First, he proposed three fundamental shifts that define the world as we know it in the 21st century.
  1. Explosion of data -- Google’s former CEO, Eric Schmidt, says that every 2 days we create the same amount of information as we created from the dawn of civilization to 2003. I found an interesting analysis of this quote, but regardless of the exact numbers, the general trend is very clear.
  2. Exponential advances in computation storage and bandwidth: These shifts have led to cloud computing, GPU’s (graphics processors), machine learning that automatically processes vast amounts of content and usage patterns.
  3. Large-scale, deeply-connected problems. Grand challenges require an interdisciplinary, socio-technical (human process and technology) approach. As solutions are implemented, they change the problem.
The result of these changes are that the half life of skills is shrinking dramatically.

So the question that JSB poses is how do we educate people that will be able to thrive in this environment of constant change, discover opportunities, and tackle the grand challenges?

His idea, as I see it, is that the goal is to see ourselves as “designers”, “creators”, “producers”, and “makers” and to have the ability to empathize with others so solutions will be usable. People will constantly incorporate new skills in the pursuit of the current challenge and that will seem natural, rather than overwhelming. The ingredients for the human as designer are knowledge, play, and, making.

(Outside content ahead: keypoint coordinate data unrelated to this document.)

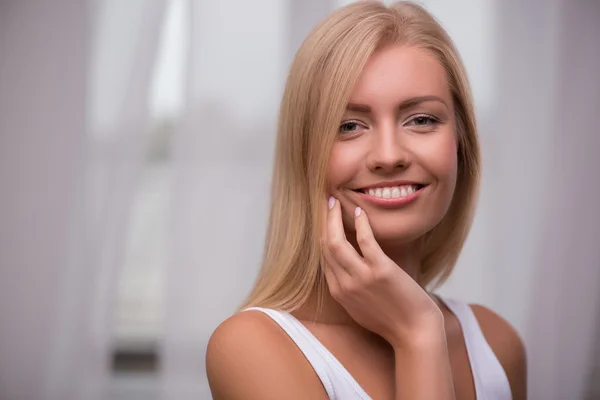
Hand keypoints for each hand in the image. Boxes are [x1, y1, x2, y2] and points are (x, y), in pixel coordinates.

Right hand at [321, 196, 443, 348]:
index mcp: (338, 292)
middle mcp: (344, 284)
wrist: (414, 333)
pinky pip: (365, 241)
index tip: (326, 219)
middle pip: (325, 246)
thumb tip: (348, 267)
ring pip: (336, 242)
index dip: (322, 234)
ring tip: (336, 202)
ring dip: (334, 218)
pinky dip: (361, 223)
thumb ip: (350, 287)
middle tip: (327, 203)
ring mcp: (361, 278)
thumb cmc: (392, 320)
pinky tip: (361, 212)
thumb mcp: (360, 307)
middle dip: (324, 222)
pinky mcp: (380, 271)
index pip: (323, 257)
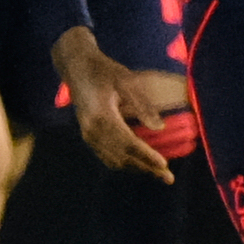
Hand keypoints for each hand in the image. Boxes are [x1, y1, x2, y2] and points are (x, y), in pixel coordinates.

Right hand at [55, 27, 174, 179]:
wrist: (76, 66)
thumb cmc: (103, 70)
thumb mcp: (125, 80)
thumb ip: (141, 105)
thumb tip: (160, 128)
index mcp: (101, 116)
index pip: (128, 143)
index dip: (147, 156)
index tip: (164, 165)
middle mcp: (92, 131)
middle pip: (122, 157)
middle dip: (146, 168)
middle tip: (168, 178)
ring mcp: (88, 135)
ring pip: (113, 160)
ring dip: (136, 168)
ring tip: (157, 173)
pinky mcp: (87, 135)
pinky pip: (106, 156)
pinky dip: (124, 163)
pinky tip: (139, 164)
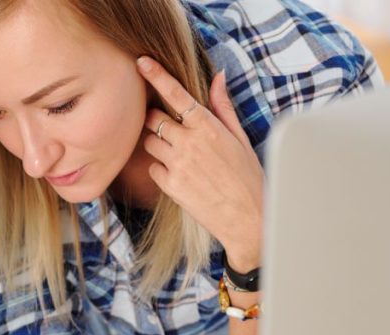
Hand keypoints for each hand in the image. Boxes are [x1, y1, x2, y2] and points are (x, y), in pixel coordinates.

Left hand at [136, 57, 264, 271]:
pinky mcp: (170, 185)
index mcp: (209, 127)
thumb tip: (217, 77)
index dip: (157, 75)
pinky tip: (180, 176)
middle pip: (154, 118)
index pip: (176, 95)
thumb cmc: (248, 177)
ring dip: (157, 144)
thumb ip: (223, 107)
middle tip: (171, 130)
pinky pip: (152, 168)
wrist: (248, 218)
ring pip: (148, 142)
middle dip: (157, 120)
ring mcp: (177, 164)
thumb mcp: (240, 138)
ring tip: (179, 155)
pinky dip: (160, 169)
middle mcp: (190, 143)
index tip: (142, 62)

The studio model, where individuals or teams share a physical space and work in parallel on similar, but unique projects, provides the ingredients for learning and absorbing the identity of “creator”. In a studio, experienced “masters” provide critiques (advice that moves a project forward along its own trajectory), and everyone critiques, is critiqued, and benefits from the critiquing of other projects. Essentially, his recommendation is to incorporate this model into education as much as possible. (If you don’t know Olin College of Engineering, definitely check them out. I recently saw a talk by one of their faculty and they have embraced the idea of the studio model of learning completely. One of their design challenges has 5th graders judging the swimming ability and aesthetic appeal of college students' robotic creations.)

My questions: I have been interested in “learning machines” research; investigating personalized and optimized individual learning that takes advantage of the data, storage, and computation now available to deliver knowledge and practice to students, just-in-time. Another benefit of open education resources (OER) is a giant pool of content for feeding into learning machines, thus tying in my fellowship goals.

If the studio model covers “making”, could learning machines cover the “knowing” part of the ingredients for human as maker?

Can the studio model be virtual without losing effectiveness, and maybe even create gains? Another Shuttleworth Foundation fellow, Philip Schmidt, co-founded P2PU, the Peer 2 Peer University, where learners organize courses and deliver and take them together, virtually. Others are also creating virtual environments for learning (University of the People, OpenStudy, Khan Academy to name a few). How much should virtual environments try and mimic the real world where people gather in one space at one time? Are critiques richer if they are delivered synchronously? Would thinking explicitly about how to incorporate more from the studio model enrich these environments?